Deutlich zu sehen ist das Abknicken der gemessenen Volumenströme bei höheren Drehzahlen. Hier trat bei den Kaltkreislaufmessungen Kavitation wegen zu niedrigen Druckes im Ausgleichbehälter auf. Dies sollte vermieden werden, da diese Kavitation wegen anderer Fluidtemperaturen und Fluidzusammensetzungen (% Frostschutz) sowieso nicht mit den Verhältnissen bei Fahrzeugbetrieb vergleichbar ist.   Kavitationsuntersuchungen müssen separat durchgeführt werden, überschlägige Aussagen und Hochrechnungen für im Fahrzeugbetrieb zu erwartende Kavitationserscheinungen sind allerdings mit den Kaltkreislaufdaten möglich. Ausführliche Ausführungen zur Kavitationsproblematik sind im Kapitel 5 dargestellt.
Bemerkenswert ist, dass die größeren Kavitationserscheinungen bei geschlossenem Thermostat auftreten.
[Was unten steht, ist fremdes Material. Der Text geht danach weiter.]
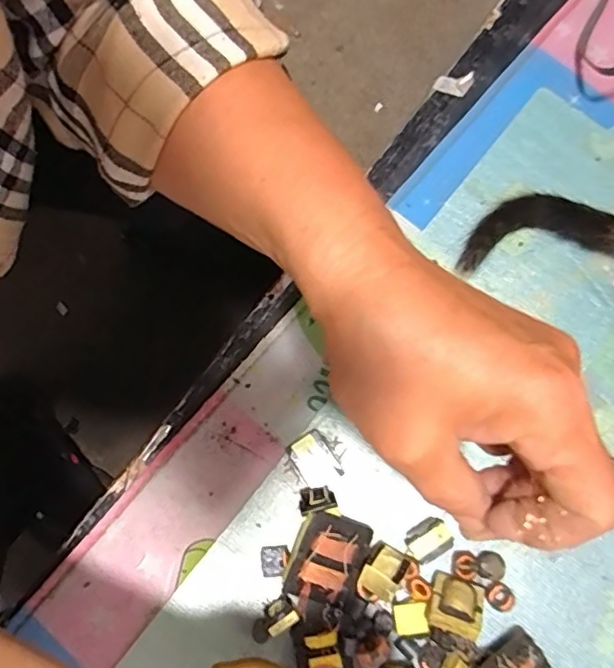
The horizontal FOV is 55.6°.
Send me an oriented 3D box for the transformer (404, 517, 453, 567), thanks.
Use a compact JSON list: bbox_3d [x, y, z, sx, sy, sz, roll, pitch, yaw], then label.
[{"bbox_3d":[0.089,0.152,0.424,0.032,0.011,0.028,-37,81,-9],"label":"transformer"}]

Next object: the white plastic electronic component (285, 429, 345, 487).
[{"bbox_3d":[0.005,0.094,0.436,0.028,0.014,0.037,-32,80,-8],"label":"white plastic electronic component"}]

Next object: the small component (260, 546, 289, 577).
[{"bbox_3d":[-0.023,0.164,0.420,0.020,0.005,0.021,-7,56,9],"label":"small component"}]

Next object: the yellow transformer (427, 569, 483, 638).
[{"bbox_3d":[0.104,0.189,0.407,0.036,0.019,0.039,12,51,16],"label":"yellow transformer"}]

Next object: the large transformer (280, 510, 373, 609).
[{"bbox_3d":[0.012,0.161,0.414,0.048,0.023,0.065,26,78,4],"label":"large transformer"}]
Dies liegt an dem hohen Druckabfall am kleinen Thermostatteller (Bypassthermostat) und den sehr kleinen eingestellten Überdrücken im Ausgleichbehälter.
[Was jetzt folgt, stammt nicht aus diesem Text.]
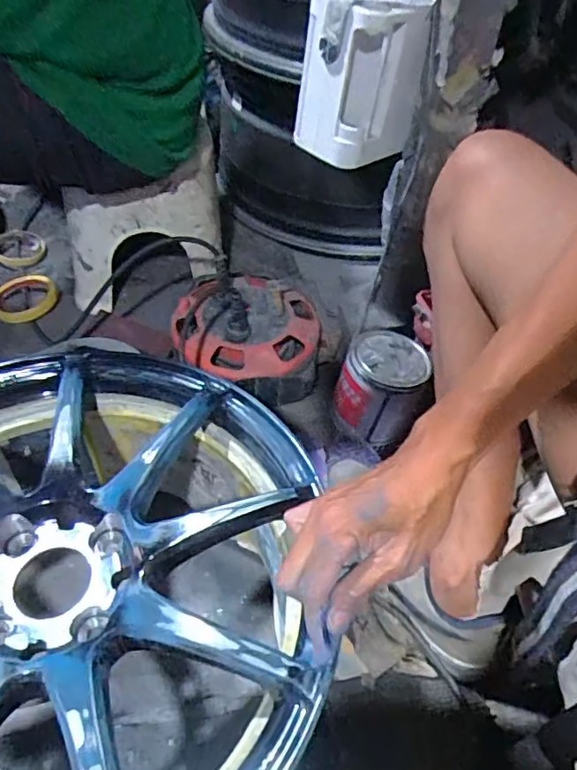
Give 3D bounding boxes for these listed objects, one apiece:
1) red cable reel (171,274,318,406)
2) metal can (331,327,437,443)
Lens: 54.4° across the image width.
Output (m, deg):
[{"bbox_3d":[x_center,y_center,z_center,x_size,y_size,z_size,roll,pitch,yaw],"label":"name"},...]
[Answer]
[{"bbox_3d":[-0.056,-0.080,0.785,0.198,0.094,0.201,7,48,0],"label":"red cable reel"},{"bbox_3d":[0.119,0.009,0.742,0.116,0.120,0.102,-14,51,-18],"label":"metal can"}]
Die Schwierigkeit zur guten Übereinstimmung zwischen Messung und Berechnung besteht in den unterschiedlichen Betriebszuständen des Kühlkreislaufes. Eine Abstimmung von in Reihe liegenden Strömungswiderständen auf eine Messung ist kein Problem, aber dann stimmt ein Betriebszustand mit zu- oder abgeschalteten anderen Elementen nicht mehr. Es ist beim Modellaufbau also auf sehr genaue Eingabe der Strömungsdaten (Druckverlustbeiwerte, Pumpenkennlinien, Geometrien von Leitungen, Krümmern, Querschnittsänderungen, Verzweigungen) zu achten, auch und besonders bei den Druckverlustbeiwerten im nicht voll turbulenten Strömungsbereich.

Druckverteilung:
Genaue Berechnungsergebnisse bei der Druckverteilung zu erreichen ist schwieriger als bei der Volumenstromberechnung, da der Druck eine ungefähr quadratische Abhängigkeit vom durchgesetzten Volumenstrom aufweist, d.h. bei Volumenstromverdopplung ungefähr ein vierfacher Druckverlust im Bauteil auftritt. Eine sehr kleine Abweichung bei kleinen Drehzahlen würde damit bei hohen Drehzahlen zu großen Abweichungen führen. Mit möglichst genauen Bauteildruckverlusten und Pumpenkennlinien ist jedoch auch hier eine hohe Qualität der Kreislaufberechnung möglich. Damit sind bereits im Auslegungszeitraum des Kühlkreislaufes Aussagen z.B. über Einhalten oder Überschreiten von kritischen Bauteileingangsdrücken wie vom Wasserkühler und vom Heizungswärmetauscher oder Betrachtungen zum Kavitationsverhalten möglich.
Folgend einige berechnete Bauteileingangsdrücke im Vergleich mit entsprechenden Kaltkreislaufmessungen und wie schon oben bei der Volumenstromverteilung aus Geheimhaltungsgründen ohne absolute Werte:

Auch hier ist die im oberen Drehzahlbereich bei den Messungen mit geschlossenem Thermostaten auftretende Kavitation zu sehen, besonders an der Druckmessstelle an der Pumpensaugseite (Wasserpumpe). Mit in Strömungsrichtung größerer Entfernung zur Pumpe und Annäherung an den Anschlussort des Ausgleichbehälterrücklaufes verringern sich die wegen Kavitation auftretenden Diskepanzen zwischen Messung und Berechnung.

 

 Bei Bedarf kann  das Vorgehen zur korrekten Kühlkreislaufberechung noch detaillierter angegeben werden.